1. A redação do PL 4.850-C de 2016
O crime de abuso de autoridade foi introduzido na legislação pátria pela Lei 4.898, de 8/12/1965, para coibir excessos dos agentes públicos durante o regime militar. Em livro escrito com Gilberto Passos de Freitas [ii], registrei que a lei não era só para policiais, mas sim para todos os agentes públicos e que, inclusive, o artigo 4º, “d”, previa um delito exclusivo de juízes.
Agora, o PL 4.850-C da Câmara vai muito além. Tem desde providências programáticas, como as do Título I que ordena aos tribunais que prestem contas das ações criminais e de improbidade administrativa, e do Título II, que recomenda o treinamento de agentes públicos, até detalhadas condutas que configuram abuso de poder. Vejamos.
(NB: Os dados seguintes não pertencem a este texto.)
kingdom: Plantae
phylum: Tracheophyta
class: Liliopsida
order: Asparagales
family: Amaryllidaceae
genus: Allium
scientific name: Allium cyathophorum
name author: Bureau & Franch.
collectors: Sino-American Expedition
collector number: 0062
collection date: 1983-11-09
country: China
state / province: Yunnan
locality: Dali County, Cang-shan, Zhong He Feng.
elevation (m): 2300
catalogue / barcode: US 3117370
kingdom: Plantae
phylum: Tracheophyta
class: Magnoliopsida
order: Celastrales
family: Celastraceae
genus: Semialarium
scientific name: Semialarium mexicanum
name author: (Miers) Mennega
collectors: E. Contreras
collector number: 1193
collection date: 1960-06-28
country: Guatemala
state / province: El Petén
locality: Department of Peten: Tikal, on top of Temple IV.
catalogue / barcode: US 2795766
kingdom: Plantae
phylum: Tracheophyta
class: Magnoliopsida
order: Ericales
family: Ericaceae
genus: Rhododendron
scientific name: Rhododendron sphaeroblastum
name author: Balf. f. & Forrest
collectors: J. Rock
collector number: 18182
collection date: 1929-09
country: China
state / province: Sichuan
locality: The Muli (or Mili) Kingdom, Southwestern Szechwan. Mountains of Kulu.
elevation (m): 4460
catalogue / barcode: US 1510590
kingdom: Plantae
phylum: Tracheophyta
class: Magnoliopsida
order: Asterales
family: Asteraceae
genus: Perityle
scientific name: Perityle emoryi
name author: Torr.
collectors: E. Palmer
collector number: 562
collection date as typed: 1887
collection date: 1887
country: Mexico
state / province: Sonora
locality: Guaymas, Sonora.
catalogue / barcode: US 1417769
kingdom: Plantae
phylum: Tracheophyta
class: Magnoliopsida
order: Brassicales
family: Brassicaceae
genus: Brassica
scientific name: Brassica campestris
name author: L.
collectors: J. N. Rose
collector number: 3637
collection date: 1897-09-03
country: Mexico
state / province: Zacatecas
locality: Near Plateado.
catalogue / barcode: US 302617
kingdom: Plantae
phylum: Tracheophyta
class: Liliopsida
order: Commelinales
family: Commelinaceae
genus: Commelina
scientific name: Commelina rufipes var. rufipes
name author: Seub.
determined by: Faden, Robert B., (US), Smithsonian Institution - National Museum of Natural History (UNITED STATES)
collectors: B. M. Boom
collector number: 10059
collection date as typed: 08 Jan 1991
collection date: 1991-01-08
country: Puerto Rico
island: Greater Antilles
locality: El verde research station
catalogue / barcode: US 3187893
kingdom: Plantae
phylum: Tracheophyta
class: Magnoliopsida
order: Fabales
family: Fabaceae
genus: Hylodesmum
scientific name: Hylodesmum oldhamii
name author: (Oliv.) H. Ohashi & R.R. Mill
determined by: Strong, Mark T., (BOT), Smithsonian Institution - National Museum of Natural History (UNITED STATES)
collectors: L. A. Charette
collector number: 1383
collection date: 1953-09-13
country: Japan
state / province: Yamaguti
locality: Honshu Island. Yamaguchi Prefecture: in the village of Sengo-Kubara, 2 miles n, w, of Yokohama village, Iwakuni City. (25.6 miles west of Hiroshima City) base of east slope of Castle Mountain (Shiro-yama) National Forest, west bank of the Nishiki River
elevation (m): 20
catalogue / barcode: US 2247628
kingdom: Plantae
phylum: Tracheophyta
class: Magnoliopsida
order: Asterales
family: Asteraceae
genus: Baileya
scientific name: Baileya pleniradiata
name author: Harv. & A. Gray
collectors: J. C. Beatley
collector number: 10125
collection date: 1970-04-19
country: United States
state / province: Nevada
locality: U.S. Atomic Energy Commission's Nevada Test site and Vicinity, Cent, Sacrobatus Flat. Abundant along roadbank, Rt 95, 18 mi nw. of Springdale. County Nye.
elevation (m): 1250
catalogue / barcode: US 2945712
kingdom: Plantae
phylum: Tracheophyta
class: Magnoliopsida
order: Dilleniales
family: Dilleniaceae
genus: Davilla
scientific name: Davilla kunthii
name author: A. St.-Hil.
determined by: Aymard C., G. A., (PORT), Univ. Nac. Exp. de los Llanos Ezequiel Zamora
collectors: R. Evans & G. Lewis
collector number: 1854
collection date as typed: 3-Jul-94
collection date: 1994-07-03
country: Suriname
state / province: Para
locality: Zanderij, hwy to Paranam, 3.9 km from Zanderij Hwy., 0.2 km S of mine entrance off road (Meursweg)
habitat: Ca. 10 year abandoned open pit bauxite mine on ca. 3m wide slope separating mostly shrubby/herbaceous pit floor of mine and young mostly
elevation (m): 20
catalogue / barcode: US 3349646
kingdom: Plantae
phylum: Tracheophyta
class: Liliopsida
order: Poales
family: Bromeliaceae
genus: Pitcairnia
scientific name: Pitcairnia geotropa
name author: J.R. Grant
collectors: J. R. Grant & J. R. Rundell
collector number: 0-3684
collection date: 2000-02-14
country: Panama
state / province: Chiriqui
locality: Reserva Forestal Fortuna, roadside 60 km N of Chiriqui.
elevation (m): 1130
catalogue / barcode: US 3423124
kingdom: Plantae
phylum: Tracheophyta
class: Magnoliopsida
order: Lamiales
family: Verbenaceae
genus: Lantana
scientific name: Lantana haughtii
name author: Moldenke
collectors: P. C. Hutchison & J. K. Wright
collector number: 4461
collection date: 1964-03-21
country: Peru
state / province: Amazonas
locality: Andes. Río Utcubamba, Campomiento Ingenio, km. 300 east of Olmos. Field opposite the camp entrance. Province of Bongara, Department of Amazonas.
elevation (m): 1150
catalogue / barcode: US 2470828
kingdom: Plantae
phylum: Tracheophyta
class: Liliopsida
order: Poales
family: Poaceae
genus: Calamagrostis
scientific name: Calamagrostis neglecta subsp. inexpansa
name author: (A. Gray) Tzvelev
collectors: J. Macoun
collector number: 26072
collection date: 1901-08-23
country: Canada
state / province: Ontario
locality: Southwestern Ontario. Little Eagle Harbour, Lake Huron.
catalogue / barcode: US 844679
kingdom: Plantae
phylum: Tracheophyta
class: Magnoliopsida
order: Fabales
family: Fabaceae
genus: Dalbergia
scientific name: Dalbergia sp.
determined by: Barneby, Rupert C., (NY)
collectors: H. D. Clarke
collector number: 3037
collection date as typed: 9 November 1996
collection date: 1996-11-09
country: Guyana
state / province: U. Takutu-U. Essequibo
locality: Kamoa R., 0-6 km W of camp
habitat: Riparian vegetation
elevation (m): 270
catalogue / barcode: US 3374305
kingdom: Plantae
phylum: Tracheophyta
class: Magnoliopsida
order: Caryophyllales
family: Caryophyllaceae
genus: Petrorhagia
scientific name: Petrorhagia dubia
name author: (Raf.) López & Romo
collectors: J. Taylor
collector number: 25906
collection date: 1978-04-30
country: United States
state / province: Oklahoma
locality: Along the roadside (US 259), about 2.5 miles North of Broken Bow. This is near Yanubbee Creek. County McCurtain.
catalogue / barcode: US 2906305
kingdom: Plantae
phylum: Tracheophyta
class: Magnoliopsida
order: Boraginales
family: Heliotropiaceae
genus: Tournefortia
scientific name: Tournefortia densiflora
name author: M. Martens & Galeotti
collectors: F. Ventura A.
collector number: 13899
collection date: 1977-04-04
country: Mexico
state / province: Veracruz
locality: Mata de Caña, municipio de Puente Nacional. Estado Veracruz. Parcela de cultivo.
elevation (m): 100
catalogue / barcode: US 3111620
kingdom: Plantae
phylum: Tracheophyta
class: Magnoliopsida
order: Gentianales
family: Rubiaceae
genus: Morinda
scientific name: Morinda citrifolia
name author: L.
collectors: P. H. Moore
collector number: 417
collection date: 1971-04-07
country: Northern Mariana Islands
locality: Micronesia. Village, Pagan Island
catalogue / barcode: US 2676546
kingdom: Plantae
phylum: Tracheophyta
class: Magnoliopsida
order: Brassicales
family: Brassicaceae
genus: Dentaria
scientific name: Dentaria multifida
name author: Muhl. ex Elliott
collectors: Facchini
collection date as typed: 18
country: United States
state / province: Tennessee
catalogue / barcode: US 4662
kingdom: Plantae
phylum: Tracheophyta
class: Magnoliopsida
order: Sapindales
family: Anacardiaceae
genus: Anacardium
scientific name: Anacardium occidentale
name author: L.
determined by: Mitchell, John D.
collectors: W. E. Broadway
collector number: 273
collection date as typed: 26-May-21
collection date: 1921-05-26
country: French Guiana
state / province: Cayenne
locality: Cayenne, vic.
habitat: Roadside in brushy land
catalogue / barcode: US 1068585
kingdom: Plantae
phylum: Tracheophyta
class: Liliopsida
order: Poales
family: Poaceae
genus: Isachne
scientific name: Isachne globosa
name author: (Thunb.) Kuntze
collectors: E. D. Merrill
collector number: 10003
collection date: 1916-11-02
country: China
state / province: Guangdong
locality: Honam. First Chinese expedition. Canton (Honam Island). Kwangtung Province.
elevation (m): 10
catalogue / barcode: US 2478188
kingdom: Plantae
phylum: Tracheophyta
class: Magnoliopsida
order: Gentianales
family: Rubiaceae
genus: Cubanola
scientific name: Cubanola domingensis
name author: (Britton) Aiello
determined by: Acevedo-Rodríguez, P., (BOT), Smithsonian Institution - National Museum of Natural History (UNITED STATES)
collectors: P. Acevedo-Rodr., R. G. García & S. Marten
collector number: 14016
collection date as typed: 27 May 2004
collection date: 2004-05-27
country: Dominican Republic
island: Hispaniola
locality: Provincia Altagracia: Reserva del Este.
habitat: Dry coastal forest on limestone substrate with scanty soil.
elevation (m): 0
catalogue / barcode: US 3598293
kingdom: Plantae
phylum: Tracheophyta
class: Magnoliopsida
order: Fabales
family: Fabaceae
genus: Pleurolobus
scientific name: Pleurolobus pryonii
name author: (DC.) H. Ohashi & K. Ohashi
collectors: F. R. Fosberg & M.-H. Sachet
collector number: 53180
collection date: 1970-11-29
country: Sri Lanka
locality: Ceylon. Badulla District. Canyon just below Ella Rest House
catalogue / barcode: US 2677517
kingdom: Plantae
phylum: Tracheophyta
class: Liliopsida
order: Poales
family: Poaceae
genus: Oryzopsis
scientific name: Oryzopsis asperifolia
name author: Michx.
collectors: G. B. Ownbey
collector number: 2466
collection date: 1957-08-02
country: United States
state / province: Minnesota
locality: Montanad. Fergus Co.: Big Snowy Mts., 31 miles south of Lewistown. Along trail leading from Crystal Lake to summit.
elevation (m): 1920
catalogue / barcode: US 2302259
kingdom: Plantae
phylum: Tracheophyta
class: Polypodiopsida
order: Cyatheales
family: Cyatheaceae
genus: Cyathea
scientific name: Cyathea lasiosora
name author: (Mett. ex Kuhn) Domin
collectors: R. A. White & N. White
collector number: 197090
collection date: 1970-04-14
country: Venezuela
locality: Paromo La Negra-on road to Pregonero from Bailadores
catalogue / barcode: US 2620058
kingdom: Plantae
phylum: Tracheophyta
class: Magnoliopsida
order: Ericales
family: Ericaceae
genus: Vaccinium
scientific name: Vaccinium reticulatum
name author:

2. Crimes de juízes e agentes do Ministério Público
O Título III dedica um Capítulo a juízes e outro a procuradores da República (federais) e promotores de Justiça (estaduais). Deixa fora todas as outras profissões em que é possível cometer-se abusos, como prefeitos ou diretores de órgãos administrativos. Seus dispositivos surpreendem pela especificidade de cada situação, dando a impressão de que quem soubesse de algum problema devia aproveitar a oportunidade para transformá-lo em um fato criminoso.
2.1 Crimes de juízes
No artigo 8º estão as condutas de juízes e desembargadores (ministros dos tribunais superiores foram excluídos implicitamente) que passam a ser crime, punido com 6 meses a 2 anos de detenção e multa. Vejamos.
O inciso I, criminaliza “proferir julgamento, quando, por lei, seja impedido”. É difícil imaginar um julgamento em que o juiz tenha impedimento. Veja-se que não se trata de competência, mas sim de impedimento. O inciso II fala em atuar com motivação político-partidária. É óbvio que esta conduta é absolutamente errada. Mas não será fácil distinguir se houve ou não a motivação política, porque uma decisão deste tipo jamais será explícita. Com isto, entrará no perigoso subjetivismo de quem interpreta.
O inciso III criminaliza o ser desidioso. Sempre achei que o juiz que não trabalha tem que ser afastado de suas funções, porque sua improdutividade causa sério dano a um número de pessoas indeterminado. Contudo, criminalizar a preguiça é algo que foge à lógica e que, se tivesse sentido, deveria estar no Código Penal e não ser imposto só a juízes.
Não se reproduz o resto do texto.